Al-Razi was known in Europe by his Latinized name, Rhazes. Book of Medicine Dedicated to Mansur (Kitab al- Mansoori), a short general textbook on medicine with ten chapters (dedicated in 903 C.E. to the Samanid prince Abu Salih al-Mansur ibn Ishaq, Governor of Rayy), was translated into Latin during the twelfth century by Gerard of Cremona as Liber ad Almansoris. It became one of the most widely read medieval medical manuals in Europe. The ninth chapter was frequently published by itself as Liber nonus ad Almansorem, and many editions of it included commentaries by prominent Renaissance physicians, such as Andreas Vesalius. His Comprehensive Book on Medicine, the Hawi, was translated into Latin in 1279 under the title Continens Liber by Faraj ben Salim, a physician of Sicilian-Jewish origin employed by Charles of Anjou to translate medical works. Al-Judari wa al-Hasbah, containing a celebrated monograph on smallpox and chickenpox, was published in forty editions between 1498 and 1866. It was first translated into Latin in 1565, and appeared more than a dozen times in various European languages. Several other of al-Razi’s books, including Jami-fi-al-Tib, al-Malooki, Maqalah fi al- Hasat fi Kuli wa al-Mathana, Kitab al-Qalb, Kitab al-Mafasil, Kitab-al- ‘Ilaj al-Ghoraba, Bar al-Sa’ah, and al-Taqseem wa al-Takhsir, also circulated in medieval Europe.

Medicine

Al-Razi relied on clinical observation, and was more concerned with remedies and treatments than with detailed classification of the symptoms of illnesses. He favored curing disease through diet and nutrition before resorting to medicines. He tested proposed remedies on animals in order to evaluate their effects before using them on humans. He was an expert surgeon and the first to report the use of opium as an anesthesia, and to introduce the use of alcohol (Arabic: al-kuhl) for medical purposes. His books contain the earliest description of an operation to remove cataracts from the eyes, and he was the first to discuss the widening and narrowing of the pupil by small muscles in the eye which respond to the intensity of light. He also gave elaborate descriptions of the intervertebral foramina and the spinal chord, and correctly asserted that an injury either to the brain or spinal chord would lead to paralysis of the parts of the organs whose nerve supply was damaged or destroyed.
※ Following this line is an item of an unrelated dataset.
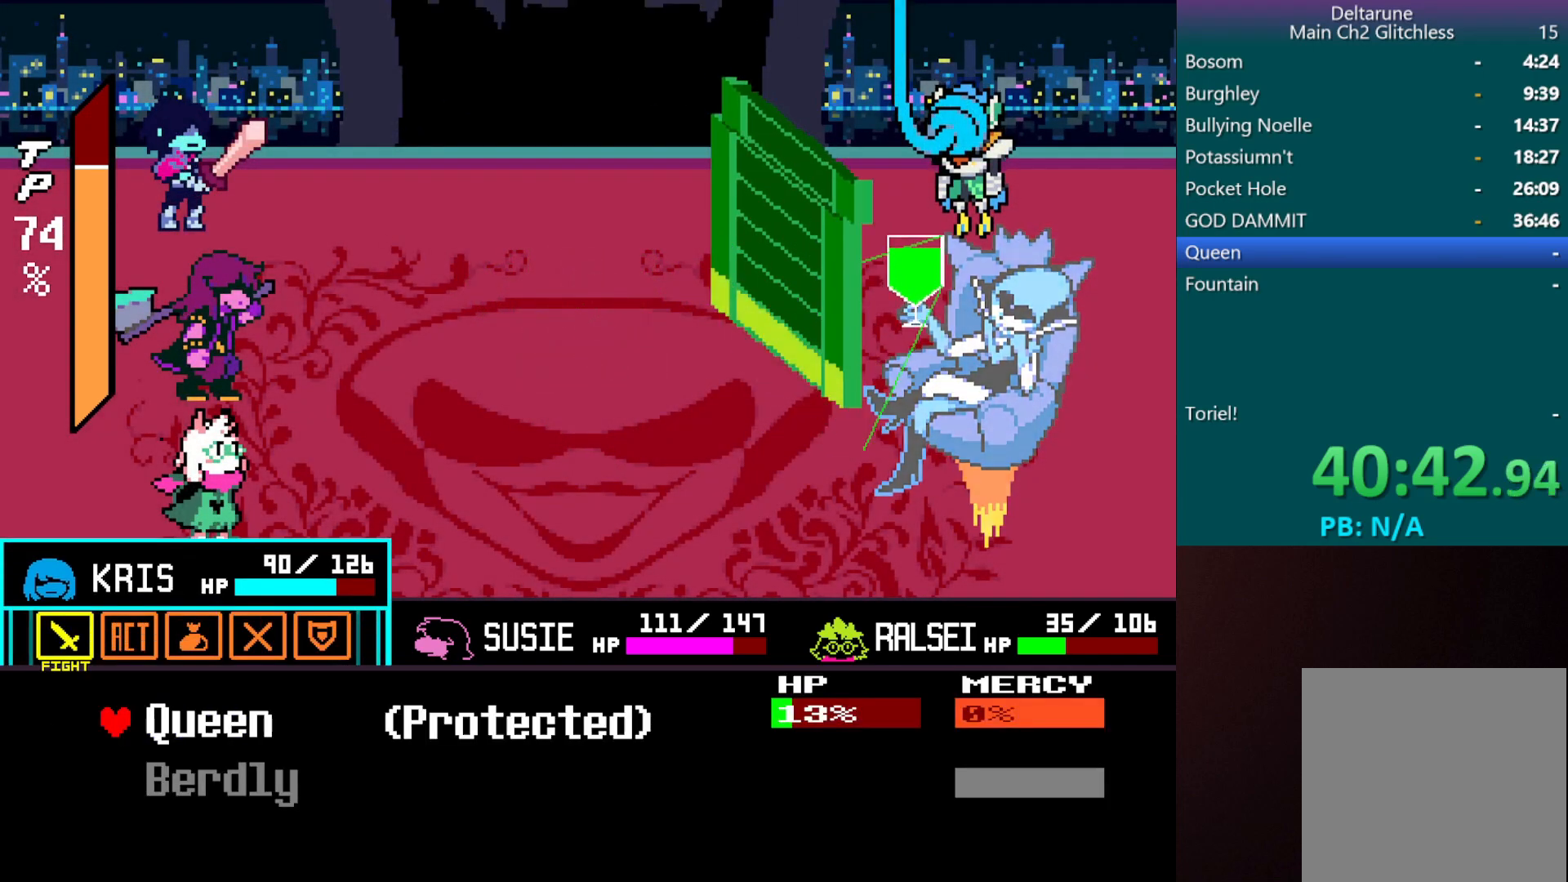
{"keys": [], "events": []}
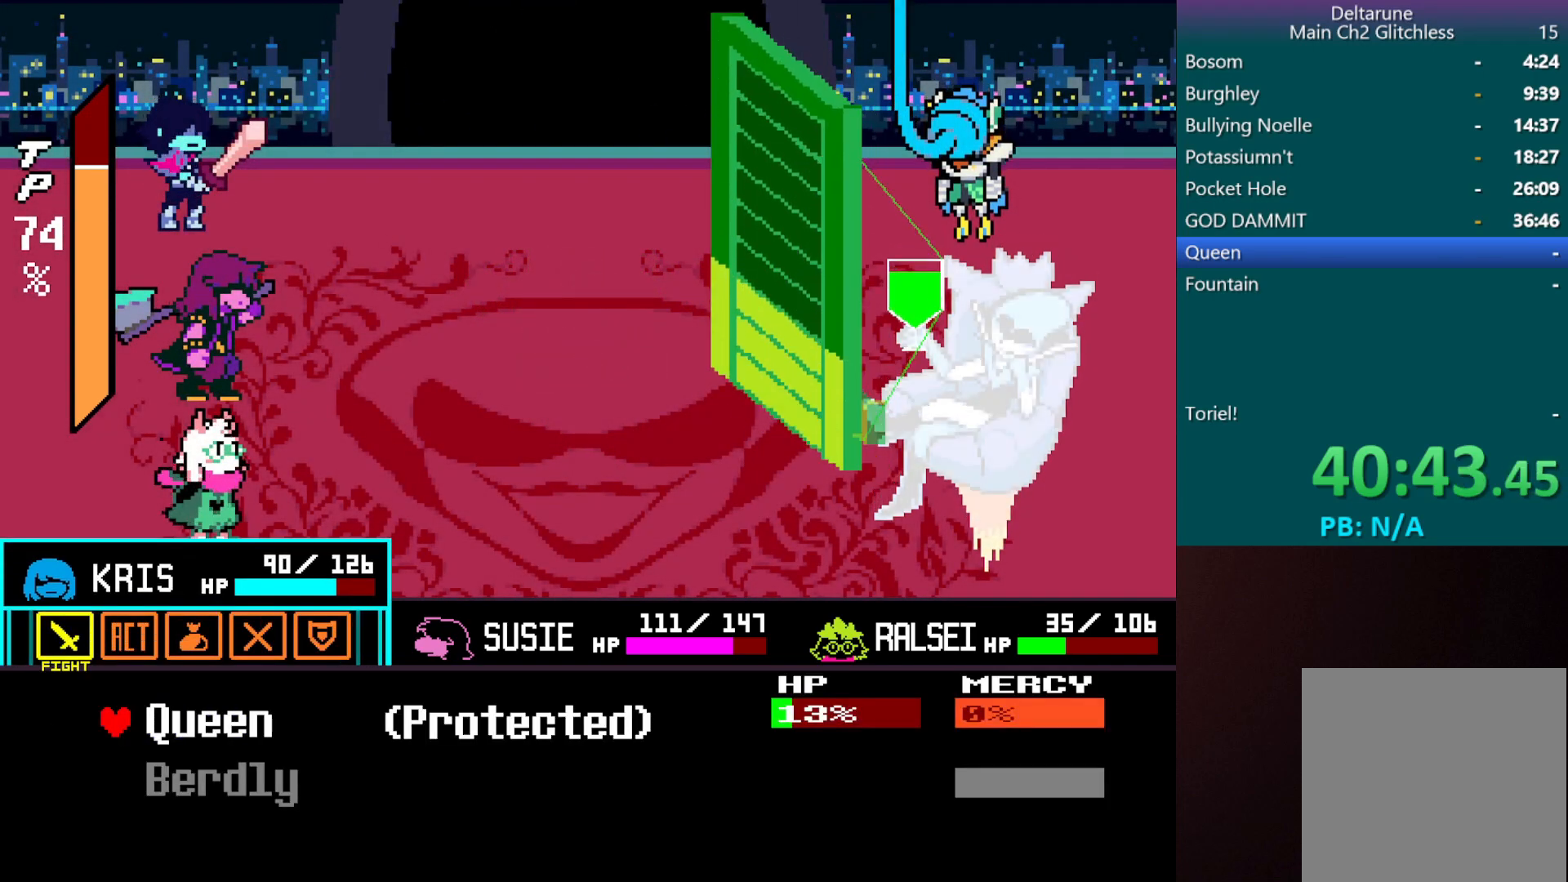
{"keys": ["return"], "events": [[283, "z", "down"], [317, "return", "down"], [317, "z", "up"], [367, "return", "up"], [467, "return", "down"]]}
Al-Razi warned that even highly educated doctors could not heal every disease. He made a distinction between curable and incurable diseases, and commented that the physician should not be blamed when he could not cure advanced cases of cancer and leprosy. Al-Razi advised practitioners to keep up with advanced knowledge by continually studying medical books and exposing themselves to new information.

Al-Razi’s Kitab fi al-jadari wa-al-hasbah (Book on Smallpox and Measles), was twice translated into Latin during the eighteenth century. An Article on the Reason Why Abou Zayd Balkhi Suffers from Swelling of the Head When Smelling Roses in Spring, in his book, Sense of Smelling, discusses seasonal “rhinitis,” or hay fever. Razi was the first to recognize that fever is a natural defense mechanism of the body when fighting a disease. He wrote Man la Yahduruhu Tab as a medical manual for the general public, dedicated to the poor, the traveler, and the ordinary citizen who could consult it for treatment of common ailments when a doctor was not available. In its 36 chapters, al-Razi described diets and remedies that could be found in a kitchen, market, or military camp and gave instructions for their preparation and use.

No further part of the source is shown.